O lixo eletrônico e seus impactos no meio ambiente
Enviada em 22/04/2022
No filme “O Lorax, em busca da trúfula perdida”, retrata-se um cenário fictício, no qual a sociedade vive em um lugar onde as árvores são feitas de plástico e tudo é artificial. Nesse contexto, saindo dessa distopia e comparando com a atual situação do nosso país, percebe-se que essa é uma realidade cada vez mais próxima. Uma vez que os impactos do lixo eletrônico no meio ambiente têm se tornado cada vez mais preocupantes. Sob essa perspectiva, o consumismo e a negligência do governo são fatores preponderantes para a alarmação desse problema.
Nessa análise, de acordo com uma pesquisa realizada pela Green Eletron, o Brasil é o 5° maior produtor de lixo eletrônico. Além disso, está também entre os países mais consumistas, fato este que colabora para a crescente produção de lixo eletrônico e, consequentemente, diminui a expectativa de vida do povo brasileiro.
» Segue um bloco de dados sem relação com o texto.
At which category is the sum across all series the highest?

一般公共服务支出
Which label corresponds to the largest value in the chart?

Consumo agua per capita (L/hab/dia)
Isso porque o descarte incorreto desse lixo traz consequências nocivas para a saúde, como o câncer, além da propagação do efeito estufa e aquecimento global.
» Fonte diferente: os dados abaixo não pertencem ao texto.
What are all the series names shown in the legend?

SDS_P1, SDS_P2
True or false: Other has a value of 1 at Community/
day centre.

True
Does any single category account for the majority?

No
Ademais, em “Eischamnn em Jerusalém”, escrito no século XX, pela filosófa alemã Hannah Arendt, é descrita uma sociedade que passa por um processo tão grande de massificação e alienação ao ponto de nem perceberem mais os problemas que estão enraizados na sociedade. Situação semelhante tem acontecido no Brasil, os impactos ambientais estão sendo cada vez mais banalizados e negligenciados. Desse modo, tudo isso é devido ao descaso governamental que não visa tomar providências perante a situação, tampouco investe em recursos para o descarte ser feito adequadamente, o que resulta em um mal da sociedade, teoria elaborada e defendida por Arendt.
Portanto, é mister que o impasse seja resolvido. Urge que o Estado, em parceria com o Ministério da Cultura, capacite, instrua e qualifique profissionais acerca do descarte correto desse lixo. Outrossim, seria fulcral aliar a criação de uma lei que penalize e multe as empresas que descartam o lixo em céu aberto e até mesmo nas margens dos rios, como é o caso do rio Tietê. Somente assim, os impactos ambientais serão reduzidos e pode-se obter uma sociedade mais digna, diferente da que é mostrada no filme do Lorax e a evidenciada por Hannah Arendt.